─── 待审文本

用vba程序从网页里抓取想要的内容,如下代码可抓取autopiano.cn网站上的所有曲谱和歌词:
Private Sub MacraGrabTunes()
Dim iBegin, iEnd, iRow As Integer
Dim t0, t1 As Single
Dim Sign1, Sign2 As String
Dim strHtml, strTitle, strTune As String
Dim Web1 As Object
Set Web1 = CreateObject("Msxml2.ServerXMLHTTP.3.0")
Application.ScreenUpdating = False
t0 = Timer
For i = 1 To 5000
strURL = "https://www.autopiano.cn/post/" & i
Web1.Open "GET", strURL, False
On Error Resume Next
Web1.Send
strHtml = Web1.responseText
If Err < 0 Then
strHtml = "检测网址找不到或没返回信息!"
MsgBox strHtml
Else
Sign1 = "<div class=""section-content"">"
iBegin = InStr(strHtml, Sign1)
If iBegin < 1 Then
strHtml = "没找到歌谱"
Else
Sign1 = "<title>"
Sign2 = "- 自由钢琴"
iBegin = InStr(strHtml, Sign1)
iEnd = InStr(strHtml, Sign2)
strTitle = Mid(strHtml, iBegin + Len(Sign1), iEnd - iBegin - Len(Sign1) - 1)
Sign1 = "<div class=""section-content"">"
iBegin = InStr(strHtml, Sign1)

──────
─── 记录一览

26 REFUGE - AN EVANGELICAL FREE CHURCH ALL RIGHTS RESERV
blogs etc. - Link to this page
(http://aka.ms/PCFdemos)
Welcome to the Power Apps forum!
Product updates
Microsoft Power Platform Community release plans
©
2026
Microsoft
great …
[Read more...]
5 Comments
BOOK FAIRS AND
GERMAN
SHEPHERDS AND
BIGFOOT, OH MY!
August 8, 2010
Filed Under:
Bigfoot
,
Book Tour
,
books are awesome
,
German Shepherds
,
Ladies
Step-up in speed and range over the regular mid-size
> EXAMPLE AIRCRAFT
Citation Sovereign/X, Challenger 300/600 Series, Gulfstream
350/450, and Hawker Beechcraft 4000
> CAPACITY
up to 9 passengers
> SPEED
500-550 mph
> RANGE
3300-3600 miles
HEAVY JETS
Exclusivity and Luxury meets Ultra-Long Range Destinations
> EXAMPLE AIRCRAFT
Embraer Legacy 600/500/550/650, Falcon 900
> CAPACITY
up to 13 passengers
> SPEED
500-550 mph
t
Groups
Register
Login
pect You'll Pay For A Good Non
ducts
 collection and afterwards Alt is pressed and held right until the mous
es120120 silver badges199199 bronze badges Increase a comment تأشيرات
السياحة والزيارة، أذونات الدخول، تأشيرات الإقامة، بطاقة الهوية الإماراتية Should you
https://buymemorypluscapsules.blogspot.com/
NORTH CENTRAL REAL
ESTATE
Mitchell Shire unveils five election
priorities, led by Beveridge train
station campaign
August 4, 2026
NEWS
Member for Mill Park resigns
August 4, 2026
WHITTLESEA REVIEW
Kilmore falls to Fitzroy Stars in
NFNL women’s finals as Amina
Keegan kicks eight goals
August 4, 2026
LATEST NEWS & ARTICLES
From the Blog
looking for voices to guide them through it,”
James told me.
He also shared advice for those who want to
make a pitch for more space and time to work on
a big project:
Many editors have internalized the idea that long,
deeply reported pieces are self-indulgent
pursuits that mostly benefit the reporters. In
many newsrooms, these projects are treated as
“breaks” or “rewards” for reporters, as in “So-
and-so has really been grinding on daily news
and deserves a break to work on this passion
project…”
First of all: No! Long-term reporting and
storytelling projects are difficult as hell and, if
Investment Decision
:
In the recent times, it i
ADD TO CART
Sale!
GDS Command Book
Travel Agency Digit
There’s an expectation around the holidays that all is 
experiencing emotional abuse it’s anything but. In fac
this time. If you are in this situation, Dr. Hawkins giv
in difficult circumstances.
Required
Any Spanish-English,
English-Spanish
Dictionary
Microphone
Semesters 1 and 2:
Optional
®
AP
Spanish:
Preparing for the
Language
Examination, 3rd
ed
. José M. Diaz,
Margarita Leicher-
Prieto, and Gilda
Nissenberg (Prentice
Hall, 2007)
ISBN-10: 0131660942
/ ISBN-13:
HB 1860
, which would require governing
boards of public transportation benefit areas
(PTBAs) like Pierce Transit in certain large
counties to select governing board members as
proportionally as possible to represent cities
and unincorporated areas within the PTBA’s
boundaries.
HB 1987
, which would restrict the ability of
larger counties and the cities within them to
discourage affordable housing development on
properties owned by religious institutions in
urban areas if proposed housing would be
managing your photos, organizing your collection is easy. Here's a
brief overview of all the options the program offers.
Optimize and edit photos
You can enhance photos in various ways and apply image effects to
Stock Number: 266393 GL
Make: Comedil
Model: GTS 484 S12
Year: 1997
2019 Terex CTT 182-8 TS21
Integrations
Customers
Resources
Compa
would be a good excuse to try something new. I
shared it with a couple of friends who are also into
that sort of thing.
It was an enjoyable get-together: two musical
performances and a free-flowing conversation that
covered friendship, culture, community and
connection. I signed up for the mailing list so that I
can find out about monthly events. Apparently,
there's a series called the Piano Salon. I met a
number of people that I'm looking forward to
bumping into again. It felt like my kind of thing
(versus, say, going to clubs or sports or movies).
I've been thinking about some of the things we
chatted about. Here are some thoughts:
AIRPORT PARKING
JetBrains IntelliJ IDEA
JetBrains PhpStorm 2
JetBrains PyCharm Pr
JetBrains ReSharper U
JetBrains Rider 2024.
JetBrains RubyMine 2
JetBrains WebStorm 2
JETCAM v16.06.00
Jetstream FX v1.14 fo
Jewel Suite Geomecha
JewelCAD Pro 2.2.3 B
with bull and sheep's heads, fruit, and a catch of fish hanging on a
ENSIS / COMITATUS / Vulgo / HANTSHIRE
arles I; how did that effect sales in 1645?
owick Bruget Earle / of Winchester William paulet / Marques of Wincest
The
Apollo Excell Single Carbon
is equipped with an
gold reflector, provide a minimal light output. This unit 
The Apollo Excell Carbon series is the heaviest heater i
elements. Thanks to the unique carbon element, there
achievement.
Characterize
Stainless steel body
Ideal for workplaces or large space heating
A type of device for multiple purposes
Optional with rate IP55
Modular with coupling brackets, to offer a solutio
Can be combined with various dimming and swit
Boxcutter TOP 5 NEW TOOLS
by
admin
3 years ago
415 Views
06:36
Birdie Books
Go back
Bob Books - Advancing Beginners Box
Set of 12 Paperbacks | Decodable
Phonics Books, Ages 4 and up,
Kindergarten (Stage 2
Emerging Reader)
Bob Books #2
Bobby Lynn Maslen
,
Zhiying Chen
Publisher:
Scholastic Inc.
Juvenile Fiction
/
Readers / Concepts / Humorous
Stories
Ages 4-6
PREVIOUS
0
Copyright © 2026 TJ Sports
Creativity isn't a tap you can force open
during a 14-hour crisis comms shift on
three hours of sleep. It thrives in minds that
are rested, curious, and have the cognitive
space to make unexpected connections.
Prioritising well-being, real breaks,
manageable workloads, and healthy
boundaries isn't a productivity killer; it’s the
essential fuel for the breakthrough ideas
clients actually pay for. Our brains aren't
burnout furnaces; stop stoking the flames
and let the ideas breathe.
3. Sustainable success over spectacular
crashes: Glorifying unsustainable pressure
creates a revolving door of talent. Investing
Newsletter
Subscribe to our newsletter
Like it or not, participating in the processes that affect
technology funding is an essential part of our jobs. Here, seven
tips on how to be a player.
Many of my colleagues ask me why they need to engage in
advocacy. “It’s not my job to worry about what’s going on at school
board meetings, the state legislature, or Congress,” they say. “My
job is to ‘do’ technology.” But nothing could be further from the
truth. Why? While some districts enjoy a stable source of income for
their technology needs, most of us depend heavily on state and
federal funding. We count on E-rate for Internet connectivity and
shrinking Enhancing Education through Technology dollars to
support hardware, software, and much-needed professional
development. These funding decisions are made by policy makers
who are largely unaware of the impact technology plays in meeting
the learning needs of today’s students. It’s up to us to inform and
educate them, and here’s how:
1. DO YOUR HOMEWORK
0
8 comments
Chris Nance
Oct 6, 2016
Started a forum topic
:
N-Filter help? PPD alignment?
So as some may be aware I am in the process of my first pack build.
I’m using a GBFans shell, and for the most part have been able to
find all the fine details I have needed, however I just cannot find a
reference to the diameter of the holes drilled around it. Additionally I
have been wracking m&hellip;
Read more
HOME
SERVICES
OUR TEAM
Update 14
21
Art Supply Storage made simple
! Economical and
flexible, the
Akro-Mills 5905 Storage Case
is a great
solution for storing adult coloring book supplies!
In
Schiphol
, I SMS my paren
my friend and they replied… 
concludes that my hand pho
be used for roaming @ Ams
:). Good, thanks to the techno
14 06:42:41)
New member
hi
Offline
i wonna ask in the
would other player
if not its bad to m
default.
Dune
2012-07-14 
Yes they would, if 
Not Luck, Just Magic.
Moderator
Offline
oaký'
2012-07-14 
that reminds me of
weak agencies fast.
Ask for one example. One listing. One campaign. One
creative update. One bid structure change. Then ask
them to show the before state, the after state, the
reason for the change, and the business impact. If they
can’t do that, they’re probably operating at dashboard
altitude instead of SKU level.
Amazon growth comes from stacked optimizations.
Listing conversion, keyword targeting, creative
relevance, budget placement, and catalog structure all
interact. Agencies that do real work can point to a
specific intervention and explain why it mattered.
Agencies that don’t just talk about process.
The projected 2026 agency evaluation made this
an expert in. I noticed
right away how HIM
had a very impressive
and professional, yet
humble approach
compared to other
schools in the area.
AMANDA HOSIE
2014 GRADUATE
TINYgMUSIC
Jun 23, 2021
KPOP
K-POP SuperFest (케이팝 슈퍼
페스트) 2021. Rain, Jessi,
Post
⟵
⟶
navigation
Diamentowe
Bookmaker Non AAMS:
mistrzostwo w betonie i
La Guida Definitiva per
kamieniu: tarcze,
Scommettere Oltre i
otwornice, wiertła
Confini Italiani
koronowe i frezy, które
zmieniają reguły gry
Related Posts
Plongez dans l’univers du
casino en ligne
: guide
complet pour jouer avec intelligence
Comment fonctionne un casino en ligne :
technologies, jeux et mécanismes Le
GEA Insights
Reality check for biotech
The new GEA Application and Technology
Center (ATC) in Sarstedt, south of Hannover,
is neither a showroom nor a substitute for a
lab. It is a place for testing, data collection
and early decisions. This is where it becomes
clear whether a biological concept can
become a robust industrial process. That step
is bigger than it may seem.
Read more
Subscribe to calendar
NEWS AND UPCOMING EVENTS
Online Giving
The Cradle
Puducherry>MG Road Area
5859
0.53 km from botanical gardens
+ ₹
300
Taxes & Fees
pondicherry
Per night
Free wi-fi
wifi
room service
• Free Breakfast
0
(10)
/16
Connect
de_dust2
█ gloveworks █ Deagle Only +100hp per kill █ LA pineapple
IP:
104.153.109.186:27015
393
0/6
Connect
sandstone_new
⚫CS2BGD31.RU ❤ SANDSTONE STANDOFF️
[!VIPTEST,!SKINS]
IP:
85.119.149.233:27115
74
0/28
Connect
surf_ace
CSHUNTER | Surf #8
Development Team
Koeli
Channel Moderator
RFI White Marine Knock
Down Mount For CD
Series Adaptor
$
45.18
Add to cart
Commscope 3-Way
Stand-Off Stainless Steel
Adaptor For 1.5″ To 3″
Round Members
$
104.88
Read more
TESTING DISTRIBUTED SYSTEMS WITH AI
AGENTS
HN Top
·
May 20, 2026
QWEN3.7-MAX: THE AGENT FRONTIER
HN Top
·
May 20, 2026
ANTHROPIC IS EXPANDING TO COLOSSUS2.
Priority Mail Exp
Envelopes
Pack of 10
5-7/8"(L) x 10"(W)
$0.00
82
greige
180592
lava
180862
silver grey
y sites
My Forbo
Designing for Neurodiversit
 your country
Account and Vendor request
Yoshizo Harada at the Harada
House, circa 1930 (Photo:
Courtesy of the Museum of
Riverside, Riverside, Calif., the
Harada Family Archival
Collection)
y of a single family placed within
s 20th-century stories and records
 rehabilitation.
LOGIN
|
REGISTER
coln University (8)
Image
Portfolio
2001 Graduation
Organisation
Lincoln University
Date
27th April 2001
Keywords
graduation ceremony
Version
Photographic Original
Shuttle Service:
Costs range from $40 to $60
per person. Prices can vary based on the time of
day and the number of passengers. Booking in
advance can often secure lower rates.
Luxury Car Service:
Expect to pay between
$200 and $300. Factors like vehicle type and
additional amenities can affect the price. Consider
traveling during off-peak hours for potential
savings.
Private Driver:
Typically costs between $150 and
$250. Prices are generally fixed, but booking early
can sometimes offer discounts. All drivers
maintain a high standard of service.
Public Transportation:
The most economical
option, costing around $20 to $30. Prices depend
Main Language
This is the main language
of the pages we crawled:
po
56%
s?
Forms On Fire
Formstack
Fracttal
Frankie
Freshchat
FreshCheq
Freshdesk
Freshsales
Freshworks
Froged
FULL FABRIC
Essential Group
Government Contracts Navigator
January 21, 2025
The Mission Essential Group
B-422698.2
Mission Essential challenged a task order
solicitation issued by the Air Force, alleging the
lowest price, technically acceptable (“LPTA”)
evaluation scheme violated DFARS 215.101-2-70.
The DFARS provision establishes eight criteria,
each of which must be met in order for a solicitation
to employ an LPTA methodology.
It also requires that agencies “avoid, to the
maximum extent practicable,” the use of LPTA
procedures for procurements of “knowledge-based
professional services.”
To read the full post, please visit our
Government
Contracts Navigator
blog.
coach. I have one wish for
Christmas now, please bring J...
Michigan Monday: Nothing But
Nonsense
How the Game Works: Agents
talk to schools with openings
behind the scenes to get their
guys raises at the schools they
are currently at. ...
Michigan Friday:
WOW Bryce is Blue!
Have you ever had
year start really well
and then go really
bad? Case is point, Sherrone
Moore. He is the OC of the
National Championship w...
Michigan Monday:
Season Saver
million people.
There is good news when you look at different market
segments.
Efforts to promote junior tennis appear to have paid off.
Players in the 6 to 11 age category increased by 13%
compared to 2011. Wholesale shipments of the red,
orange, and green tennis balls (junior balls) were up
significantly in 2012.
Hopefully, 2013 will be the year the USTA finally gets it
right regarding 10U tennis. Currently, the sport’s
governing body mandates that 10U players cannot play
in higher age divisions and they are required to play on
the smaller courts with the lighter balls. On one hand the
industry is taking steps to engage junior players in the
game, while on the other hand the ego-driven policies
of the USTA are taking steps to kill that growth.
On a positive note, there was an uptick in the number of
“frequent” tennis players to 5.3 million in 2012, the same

──────

任务要求 1: 用两句话概括这段VBA抓取代码。
任务要求 2: 这段VBA抓取代码在什么情况下把strHtml设为“没找到歌谱”？这一结果说明了什么？请用一到两句话作答。

任务结果 1: 这段代码用VBA从网页中抓取内容，目的是获取autopiano.cn网站上的所有曲谱和歌词。它创建Msxml2.ServerXMLHTTP.3.0对象，对编号1到5000的帖子网址逐一发送GET请求，出错时弹出“检测网址找不到或没返回信息!”提示；未出错时查找“<div class="section-content">”标记，找不到则记为“没找到歌谱”，找到则截取“<title>”与“- 自由钢琴”之间的文字作为标题。

任务结果 2: 如果用InStr在网页源码中找不到“<div class="section-content">”，iBegin就小于1，代码随即把strHtml设为“没找到歌谱”。这个结果说明该网页上没有找到歌谱。